N fue dada de alta y no ha tenido más ingresos. La evolución de esta enfermedad no es mala, un 30% recae, un 70% no: pueden seguir sintiendo malestar, pero sin que interfiera en su vida. No hay que demonizar la anorexia. Aun así la lista de espera ha aumentado y, tras la pandemia, cuesta más aligerarla. 

Día 7: Matrimonio en crisis 

Mujer y varón. 44 y 48 años. Pacientes de Sacramento Barba, terapeuta de pareja y mediadora de la Fundación Atyme en Madrid.

R y A estuvieron cinco años de novios y cuatro conviviendo antes de casarse. Sin problemas económicos, tienen un niño de 11 y una niña de 9. Ella es enfermera en un centro de salud, él es consultor. Como muchas parejas, durante el confinamiento viven una especie de paréntesis en el que ponen todas sus energías en estar bien. Pasado un tiempo, los problemas que arrastran de antes de la pandemia afloran con más intensidad asociados con una idea: “¿Qué estoy haciendo con mi vida?”. Recuerda al replanteamiento vital que se da tras una enfermedad grave o la muerte de un ser querido. R explicita en una sesión: “Estaba viendo pasar mi vida, no viviéndola, cada vez somos más distintos, no podemos seguir así”. El amor mueve montañas, pero ante una situación grave, si una pareja no tiene los recursos, hace agua. 

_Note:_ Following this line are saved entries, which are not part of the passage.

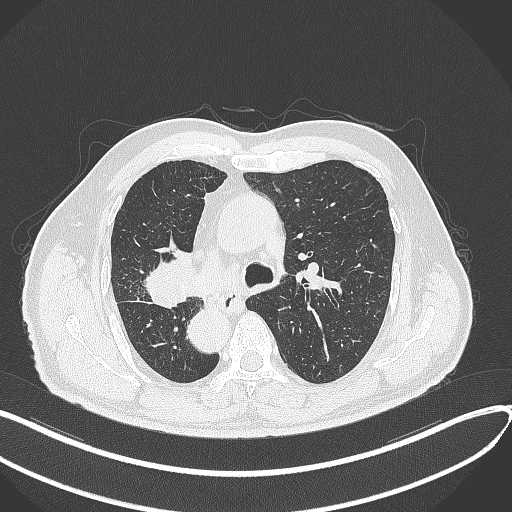
Chest CT, one axial slice. Position 204 of 300 along the scan axis. Reconstruction kernel B70f. Lung window (W 1500 / L -600 HU). 512 × 512 image matrix, field of view 400 × 400 mm. Male patient, age 67 years. From the clinical record (not read from this slice): clinical TNM (as recorded): T2a N0 M0.
Annotated regions visible in this slice (rectangle marked by the reading radiologist):
- lung tumour (recorded histology: squamous cell carcinoma): bounding box (x1, y1, x2, y2) in pixels: (138, 243, 196, 313)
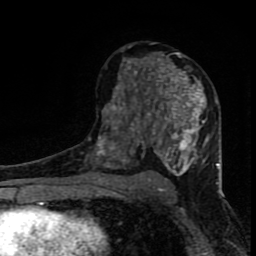
Breast MRI (dynamic contrast-enhanced), one axial slice; position 46 of 80 along the scan axis; cropped to one breast; dynamic contrast-enhanced series, time point 2 of 8 at this slice position (early post-contrast); 1.5 T; TE 4.2 ms, TR 7 ms; 256 × 256 image matrix. Female patient.
Structures marked on this image (semi-automatically segmented with operator editing):
- enhancing-tissue mask used for the functional tumour volume (all voxels passing the contrast-enhancement thresholds inside the analysis volume; usually the tumour): bounding box <96,45,219,184> (left, top, right, bottom; pixels)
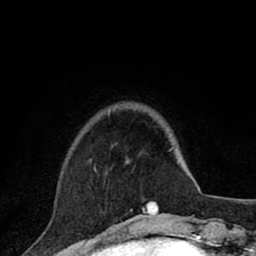
Breast MRI (dynamic contrast-enhanced), one axial slice; slice 20 of 80 in the series (ordered by position); cropped to one breast; dynamic contrast-enhanced series, time point 2 of 8 at this slice position (early post-contrast); 1.5 T; TE 2.8 ms, TR 7.1 ms; 256 × 256 image matrix, field of view 140 × 140 mm. Female patient.
Annotated regions visible in this slice (semi-automatically segmented with operator editing):
- enhancing-tissue mask used for the functional tumour volume (all voxels passing the contrast-enhancement thresholds inside the analysis volume; usually the tumour): bounding box [x1, y1, x2, y2] px = [95, 167, 158, 215]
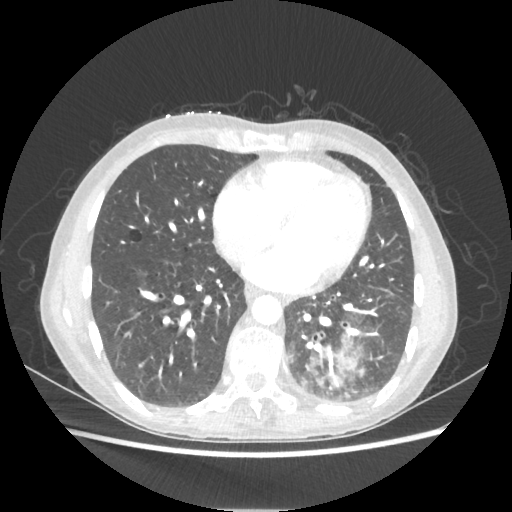
Chest CT, one axial slice; slice 81 of 221 in the series (ordered by position); reconstruction kernel STANDARD; lung window (W 1500 / L -600 HU); 512 × 512 image matrix, field of view 360 × 360 mm. Female patient, age 53 years. From the clinical record (not read from this slice): clinical TNM (as recorded): T3 N0 M0.
Annotated regions visible in this slice (rectangle marked by the reading radiologist):
- lung tumour (recorded histology: adenocarcinoma): box from (x=310, y=346) to (x=358, y=375) px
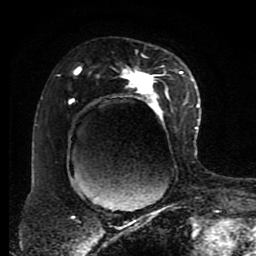
Breast MRI (dynamic contrast-enhanced), one axial slice; slice 52 of 80 in the series (ordered by position); cropped to one breast; dynamic contrast-enhanced series, time point 2 of 8 at this slice position (early post-contrast); 1.5 T; TE 4.2 ms, TR 7 ms; 2 mm slice thickness; 256 × 256 image matrix, field of view 170 × 170 mm. Female patient.
Annotated regions visible in this slice (semi-automatic segmentation, software-assisted and operator-edited):
- enhancing-tissue mask used for the functional tumour volume (all voxels passing the contrast-enhancement thresholds inside the analysis volume; usually the tumour): bounding box <58,55,191,196> (left, top, right, bottom; pixels)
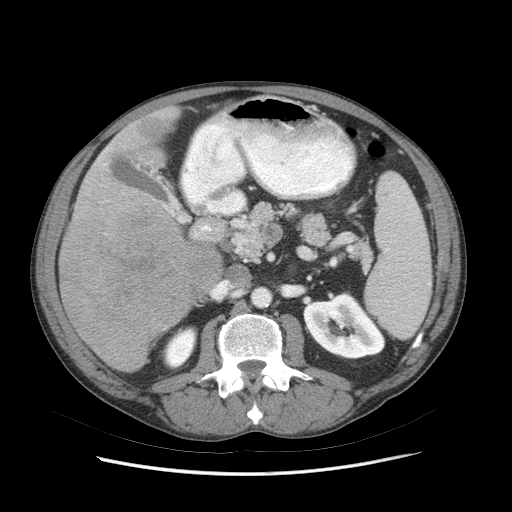
Contrast-enhanced abdominal CT (liver protocol), one axial slice; slice 31 of 89 in the series (ordered by position); reconstruction kernel STANDARD; 140 kVp; soft-tissue window (W 400 / L 40 HU); 2.5 mm slice thickness; 512 × 512 image matrix, field of view 380 × 380 mm. Case-level facts recorded for this patient, not image findings: diagnosis: hepatocellular carcinoma (patient treated with transarterial chemoembolisation; whether this scan precedes or follows treatment is not stated here); TNM stage (as recorded): Stage-IIIB; Child-Pugh class: A; tumour differentiation: moderately differentiated; tumour nodularity: multinodular.
Outlined on this slice (semi-automatic segmentation, software-assisted and operator-edited):
- liver parenchyma outside the tumour (the mass and vessels are separate outlines, so this box may not span the whole liver): box from (x=58, y=106) to (x=222, y=372) px
- mass: (x=60, y=207)–(x=223, y=370)
- portal vein: (x=104, y=163)–(x=167, y=208)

En el caso de R y A, como en el de tantas parejas, el primer cambio importante fue la llegada de los hijos. Antes se dedicaban a viajar, hacían cosas juntos. Después, él trabaja muchas horas, ella solo por las mañanas, empieza a sentirse sobrecargada por los cuidados y empieza a reprochar que no pasan tiempo en familia. Durante el confinamiento, por su trabajo, ella se mete en sí misma, apática. “No la reconozco”, repite él en las sesiones. Así llegan al verano de 2020, las primeras vacaciones tras la pandemia. Ambos tienen altas expectativas. Normalmente, es ella quien organiza, pero ahora no tiene ganas y le reprocha a él que no tome la iniciativa. “Con el año que hemos pasado”. Durante las vacaciones, tienen una gran crisis, y dejan de hablarse por no discutir frente a los niños. Él está perplejo: “Cuando ya había pasado lo peor, tuvimos uno de los peores veranos en familia”. Pasan los meses y las relaciones sexuales se paran. A ella no le apetece, no se siente cuidada. Él se siente rechazado. O discuten o mantienen un silencio que ella siente como castigador. 

En abril de 2021 comienzan las sesiones semanales de hora y media (100 euros). Se trabaja una comunicación libre de reproches, la exposición de los propios sentimientos y el principio de reciprocidad: los sentimientos de uno están relacionados con los del otro. También que la espiral de reproches y silencios solo lleva a más de lo mismo, es un mensaje de socorro y puede llevar a la separación, que a veces es lo adecuado. 

Siete meses después R y A siguen juntos. Acuden a terapia cada 15 días, en breve serán mensuales. Una vez al mes salen solos para reencontrarse. Cuentan que ya se reconocen. Este verano lo han pasado mucho mejor.